Raoul Silva. Played by Javier Bardem in Skyfall (2012)
Narrowly pipping Mads Mikkelsen's Le Chiffre in the modern Bond villain stakes, Bardem's vengeful "asset" reintroduced method actor menace to the position of Bond's nemesis, and the film benefitted greatly. It will be interesting to see how Christoph Waltz fares in Bardem's wake, whoever he's playing.
The Stinkest Bond Villains
Hugo Drax. Played by Michael Lonsdale in Moonraker (1979)
Despite his cool-ass villain name, Drax typified the non-threatening nature of many of Moore's villains. Luckily Jaws (Richard Kiel) was around to cause supplementary havoc, having first appeared in the previous entry, The Spy Who Loved Me. If Blofeld is back in the new Bond film, surely Jaws is next? We deserve a new Jaws. Michael Shannon should play him.
Max Zorin. Played by Christopher Walken In A View To A Kill (1985)
The product of a Nazi super-baby genetics programme, Zorin was probably the closest thing the Bond series ever got to spilling over into self-mockery. Walken's comically over-the-top rendition was difficult to take seriously. Grace Jones was pretty good, though.
Elliot Carver. Played Jonathan Pryce in Tomorrow Never Dies (1997)
A one-note riff on a potentially intriguing idea - Rupert Murdoch-esque media mogul as Bond villain - Carver's name promised a degree of threat that never materialised. Pryce later cut a much more amusing line in Bond-esque villainy as the cackling President in GI Joe: Retaliation.
Robert Carlyle in The World Is Not Enough (1999)
As an ex-KGB agent with a bullet permanently lodged in his brain, the man who just three years earlier had left audiences battered and bruised as the iconically aggro Begbie in Trainspotting, failed to project anything close to the level of badassery demanded by a Bond Villain. Carlyle's not to blame, pretty much all the Pierce Brosnan-era villains were written as (bad) cartoon characters.

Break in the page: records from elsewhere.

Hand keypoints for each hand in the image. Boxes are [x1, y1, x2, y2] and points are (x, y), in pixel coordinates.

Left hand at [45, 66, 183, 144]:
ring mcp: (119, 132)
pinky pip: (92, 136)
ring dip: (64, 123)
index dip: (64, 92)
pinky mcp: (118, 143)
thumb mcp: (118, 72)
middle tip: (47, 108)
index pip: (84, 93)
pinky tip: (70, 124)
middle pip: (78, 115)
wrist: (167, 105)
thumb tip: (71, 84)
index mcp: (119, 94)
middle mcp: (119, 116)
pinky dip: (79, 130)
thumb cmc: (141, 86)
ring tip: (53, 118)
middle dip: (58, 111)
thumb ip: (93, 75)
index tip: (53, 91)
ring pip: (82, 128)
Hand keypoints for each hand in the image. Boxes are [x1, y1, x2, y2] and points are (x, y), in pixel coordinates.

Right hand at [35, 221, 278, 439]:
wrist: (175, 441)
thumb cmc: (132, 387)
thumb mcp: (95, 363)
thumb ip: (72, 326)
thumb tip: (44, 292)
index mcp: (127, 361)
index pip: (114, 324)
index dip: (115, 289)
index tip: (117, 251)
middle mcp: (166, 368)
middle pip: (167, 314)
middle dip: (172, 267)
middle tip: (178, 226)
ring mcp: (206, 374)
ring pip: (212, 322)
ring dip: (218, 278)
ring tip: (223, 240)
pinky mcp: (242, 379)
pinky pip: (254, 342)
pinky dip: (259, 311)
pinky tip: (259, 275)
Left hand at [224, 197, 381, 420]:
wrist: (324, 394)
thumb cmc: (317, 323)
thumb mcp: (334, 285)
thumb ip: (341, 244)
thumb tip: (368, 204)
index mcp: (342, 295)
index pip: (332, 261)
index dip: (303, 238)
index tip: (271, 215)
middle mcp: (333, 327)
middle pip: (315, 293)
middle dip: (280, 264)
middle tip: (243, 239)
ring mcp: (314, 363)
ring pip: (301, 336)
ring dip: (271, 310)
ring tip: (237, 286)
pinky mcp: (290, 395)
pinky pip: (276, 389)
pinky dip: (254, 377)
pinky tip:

Dominic Greene. Played by Mathieu Amalric in Quantum of Solace. (2008)
I have seen Quantum of Solace but I cannot remember a single thing about it. I believe there was car chase at one point? And a bit in a cave maybe? One thing is for sure, the villain, played by acclaimed French actor Amalric (who recently directed and starred in a really great thriller), was totally lame.